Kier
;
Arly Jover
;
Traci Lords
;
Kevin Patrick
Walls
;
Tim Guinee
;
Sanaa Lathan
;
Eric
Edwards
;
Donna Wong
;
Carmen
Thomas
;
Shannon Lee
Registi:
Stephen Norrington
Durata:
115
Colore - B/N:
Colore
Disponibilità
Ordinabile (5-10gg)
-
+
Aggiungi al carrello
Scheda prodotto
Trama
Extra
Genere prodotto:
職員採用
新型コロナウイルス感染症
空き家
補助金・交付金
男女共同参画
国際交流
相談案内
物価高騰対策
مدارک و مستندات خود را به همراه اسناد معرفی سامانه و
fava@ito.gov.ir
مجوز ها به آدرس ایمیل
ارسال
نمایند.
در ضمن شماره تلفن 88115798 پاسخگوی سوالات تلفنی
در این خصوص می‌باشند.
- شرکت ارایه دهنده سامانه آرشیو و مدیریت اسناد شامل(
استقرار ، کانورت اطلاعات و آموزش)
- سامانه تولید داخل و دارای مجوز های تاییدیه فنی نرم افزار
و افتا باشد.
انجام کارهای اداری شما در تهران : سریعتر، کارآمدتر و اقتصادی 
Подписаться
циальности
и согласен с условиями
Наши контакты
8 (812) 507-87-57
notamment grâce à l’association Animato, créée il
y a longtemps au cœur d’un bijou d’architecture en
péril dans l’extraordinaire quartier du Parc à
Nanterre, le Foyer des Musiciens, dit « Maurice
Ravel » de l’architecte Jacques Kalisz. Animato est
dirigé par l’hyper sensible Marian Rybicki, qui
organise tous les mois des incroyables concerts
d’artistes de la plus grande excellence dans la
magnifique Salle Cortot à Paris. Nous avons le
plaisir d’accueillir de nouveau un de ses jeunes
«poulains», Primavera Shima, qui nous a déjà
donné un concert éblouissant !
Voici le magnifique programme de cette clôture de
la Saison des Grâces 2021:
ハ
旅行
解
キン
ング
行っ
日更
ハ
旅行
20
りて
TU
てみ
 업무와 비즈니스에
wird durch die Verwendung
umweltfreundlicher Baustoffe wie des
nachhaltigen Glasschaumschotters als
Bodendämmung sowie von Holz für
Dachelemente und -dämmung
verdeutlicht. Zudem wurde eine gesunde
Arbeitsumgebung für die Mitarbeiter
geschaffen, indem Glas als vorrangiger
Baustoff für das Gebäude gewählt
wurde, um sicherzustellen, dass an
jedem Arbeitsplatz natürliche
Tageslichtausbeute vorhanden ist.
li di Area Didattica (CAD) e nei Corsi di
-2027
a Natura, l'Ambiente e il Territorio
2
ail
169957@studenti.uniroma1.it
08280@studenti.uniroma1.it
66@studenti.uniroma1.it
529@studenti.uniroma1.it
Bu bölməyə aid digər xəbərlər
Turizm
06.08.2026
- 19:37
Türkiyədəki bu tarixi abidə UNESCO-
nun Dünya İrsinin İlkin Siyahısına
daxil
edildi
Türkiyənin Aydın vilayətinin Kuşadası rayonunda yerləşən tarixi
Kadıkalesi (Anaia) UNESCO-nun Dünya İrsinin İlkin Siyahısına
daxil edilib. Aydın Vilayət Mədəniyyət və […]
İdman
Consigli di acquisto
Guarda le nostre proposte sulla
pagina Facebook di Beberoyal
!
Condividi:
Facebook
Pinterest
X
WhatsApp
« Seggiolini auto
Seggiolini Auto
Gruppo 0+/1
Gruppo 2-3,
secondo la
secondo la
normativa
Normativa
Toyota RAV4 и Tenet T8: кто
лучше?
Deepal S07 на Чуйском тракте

--------------------

- **Task item**:
Would you please reproduce the entries above word for word?

- **Solution to this problem**:
Kier
;
Arly Jover
;
Traci Lords
;
Kevin Patrick
Walls
;
Tim Guinee
;
Sanaa Lathan
;
Eric
Edwards
;
Donna Wong
;
Carmen
Thomas
;
Shannon Lee
Registi:
Stephen Norrington
Durata:
115
Colore - B/N:
Colore
Disponibilità
Ordinabile (5-10gg)
-
+
Aggiungi al carrello
Scheda prodotto
Trama
Extra
Genere prodotto:
職員採用
新型コロナウイルス感染症
空き家
補助金・交付金
男女共同参画
国際交流
相談案内
物価高騰対策
مدارک و مستندات خود را به همراه اسناد معرفی سامانه و
fava@ito.gov.ir
مجوز ها به آدرس ایمیل
ارسال
نمایند.
در ضمن شماره تلفن 88115798 پاسخگوی سوالات تلفنی
در این خصوص می‌باشند.
- شرکت ارایه دهنده سامانه آرشیو و مدیریت اسناد شامل(
استقرار ، کانورت اطلاعات و آموزش)
- سامانه تولید داخل و دارای مجوز های تاییدیه فنی نرم افزار
و افتا باشد.
انجام کارهای اداری شما در تهران : سریعتر، کارآمدتر و اقتصادی 
Подписаться
циальности
и согласен с условиями
Наши контакты
8 (812) 507-87-57
notamment grâce à l’association Animato, créée il
y a longtemps au cœur d’un bijou d’architecture en
péril dans l’extraordinaire quartier du Parc à
Nanterre, le Foyer des Musiciens, dit « Maurice
Ravel » de l’architecte Jacques Kalisz. Animato est
dirigé par l’hyper sensible Marian Rybicki, qui
organise tous les mois des incroyables concerts
d’artistes de la plus grande excellence dans la
magnifique Salle Cortot à Paris. Nous avons le
plaisir d’accueillir de nouveau un de ses jeunes
«poulains», Primavera Shima, qui nous a déjà
donné un concert éblouissant !
Voici le magnifique programme de cette clôture de
la Saison des Grâces 2021:
ハ
旅行
解
キン
ング
行っ
日更
ハ
旅行
20
りて
TU
てみ
 업무와 비즈니스에
wird durch die Verwendung
umweltfreundlicher Baustoffe wie des
nachhaltigen Glasschaumschotters als
Bodendämmung sowie von Holz für
Dachelemente und -dämmung
verdeutlicht. Zudem wurde eine gesunde
Arbeitsumgebung für die Mitarbeiter
geschaffen, indem Glas als vorrangiger
Baustoff für das Gebäude gewählt
wurde, um sicherzustellen, dass an
jedem Arbeitsplatz natürliche
Tageslichtausbeute vorhanden ist.
li di Area Didattica (CAD) e nei Corsi di
-2027
a Natura, l'Ambiente e il Territorio
2
ail
169957@studenti.uniroma1.it
08280@studenti.uniroma1.it
66@studenti.uniroma1.it
529@studenti.uniroma1.it
Bu bölməyə aid digər xəbərlər
Turizm
06.08.2026
- 19:37
Türkiyədəki bu tarixi abidə UNESCO-
nun Dünya İrsinin İlkin Siyahısına
daxil
edildi
Türkiyənin Aydın vilayətinin Kuşadası rayonunda yerləşən tarixi
Kadıkalesi (Anaia) UNESCO-nun Dünya İrsinin İlkin Siyahısına
daxil edilib. Aydın Vilayət Mədəniyyət və […]
İdman
Consigli di acquisto
Guarda le nostre proposte sulla
pagina Facebook di Beberoyal
!
Condividi:
Facebook
Pinterest
X
WhatsApp
« Seggiolini auto
Seggiolini Auto
Gruppo 0+/1
Gruppo 2-3,
secondo la
secondo la
normativa
Normativa
Toyota RAV4 и Tenet T8: кто
лучше?
Deepal S07 на Чуйском тракте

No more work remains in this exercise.